Вся эта схематично изложенная концепция, несмотря на свою безусловную оригинальность, обладает существенным недостатком. В своем стремлении к ее обоснованию с помощью данных точного естествознания (психологии и физиологии мыслительной деятельности) Бергсон делает слишком большие уступки здравому смыслу и тем самым вносит в свои рассуждения явные противоречия. Ведь, по сути, речь здесь идет о новой онтологии, требующей радикального пересмотра исходных принципов и понятий философского, а значит, и научного постижения мира и человека. Бергсон же постоянно использует в своих рассуждениях некоторую редуцированную форму онтологии наивного реализма, так как полагает в качестве исходного постулата предсуществование «объективной» реальности, которая содержит бесконечное количество элементов-образов, связанных некими «объективными» взаимодействиями, и которая только вторичным образом выражает свое содержание в форме человеческого сознания. Для того чтобы понять внутреннюю противоречивость такой позиции, достаточно задаться вопросом: в каком, собственно, месте возникает и существует это представление о предсуществующей реальности, как истина о самом бытии, о самой реальности?541 Ведь оно построено на основе традиционных понятий, составляющих базис нашего научного познания («совокупность образов», «взаимодействие образов», «реакция образа на внешнее воздействие» и т. п.), т. е. предполагающих некую независимую внешнюю точку зрения на познаваемую реальность - будь то сознание человека или абсолютное божественное сознание, возвышающееся над познаваемым миром. Если же сознание признается только частным «аспектом» бытия и полностью утрачивает статус особой, «внешней» по отношению к бытию точки зрения, все традиционные формы познания (понятия) лишаются своей претензии на фундаментальность и сами требуют обоснования через некие основополагающие «манифестации» бытия, вторичными и усложненными формами которых они являются.

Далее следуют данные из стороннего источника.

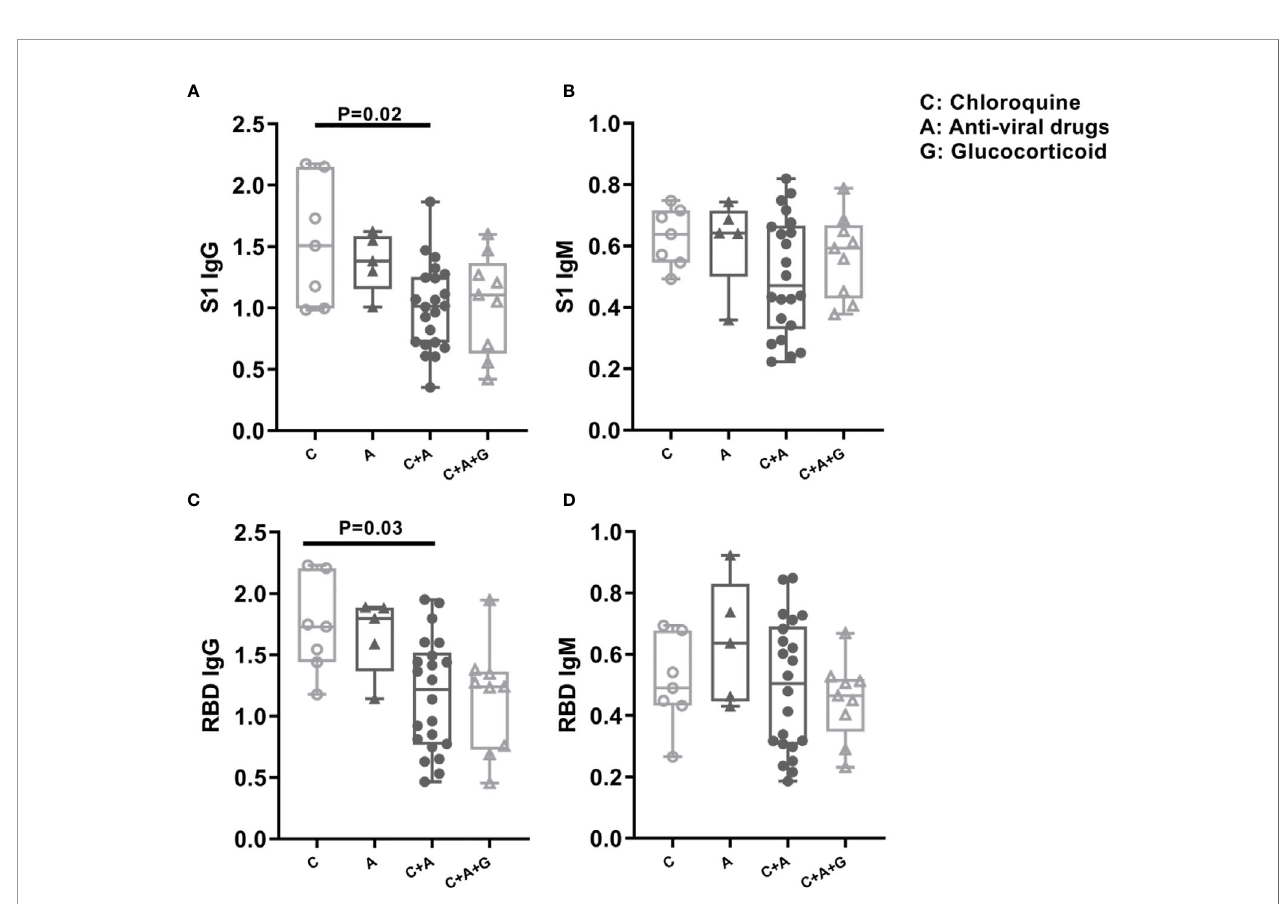
FIGURE 5 | The Difference of Patients ’ Antibody Titer after Chloroquine, Anti-viral Drug or Glucocorticoid Medication. The patients were grouped in chloroquine group, antiviral drug group, chloroquine plus antiviral drugs, chloroquine, antiviral drugs plus glucocorticoids group. The titers of IgG and IgM antibody against S protein (A, B) or RBD (C, D) between 8-21 days from symptom onset were collected and analyzed. C, Chloroquine; A, Anti-viral Drug; G,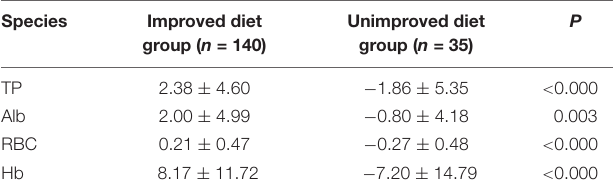
TABLE 6 | Comparison of nutritional status difference between the two groups after 1 year.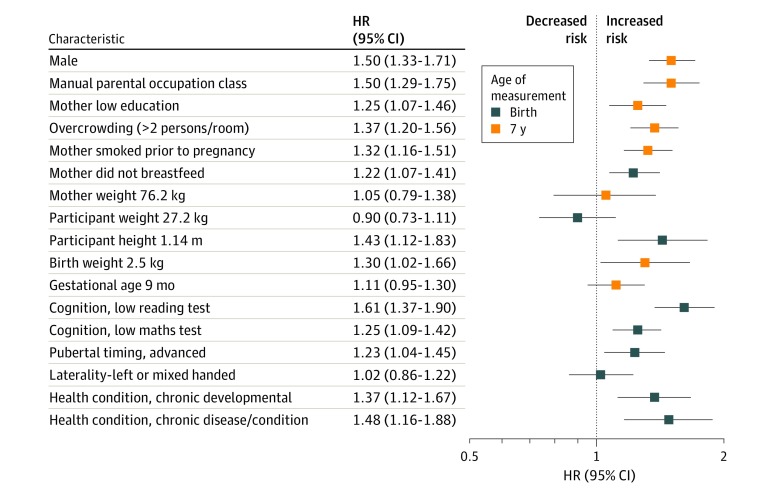
Association of Early Life Characteristics With Total Mortality Up to Age 58 YearsUnadjusted analysis shown. HR indicates hazard ratio; error bars, 95% CI.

Для того чтобы придать последовательность той новой онтологии, которая обозначилась в теории Бергсона, необходимо было оставить в стороне все его рассуждения, построенные на данных психологии и физиологии, и попытаться выстроить ее на собственных самоочевидных основаниях, на принятии в качестве исходного того, что является исходным в себе самом, в своем собственном бытии - а значит, и в своем явлении в сознании, так как в новой онтологии «явление в сознании» есть просто аспект «бытия». В этом направлении и модифицирует Франк концепцию Бергсона. Поскольку проблема самоочевидных предпосылок познания (в первую очередь, метафизического познания) - это главная проблема феноменологии, движение к новой онтологии оказывается невозможным без использования принципов этой «науки», впервые сформулированных Э. Гуссерлем. В книге «Душа человека» Франк, безусловно, учитывает философские идеи Гуссерля, однако в конечном счете он не сохраняет «критической» чистоты его методологии; используемый им подход к анализу души (сознания) оказывается полностью аналогичным тому варианту феноменологии, который предложил Хайдеггер в своей книге «Бытие и время».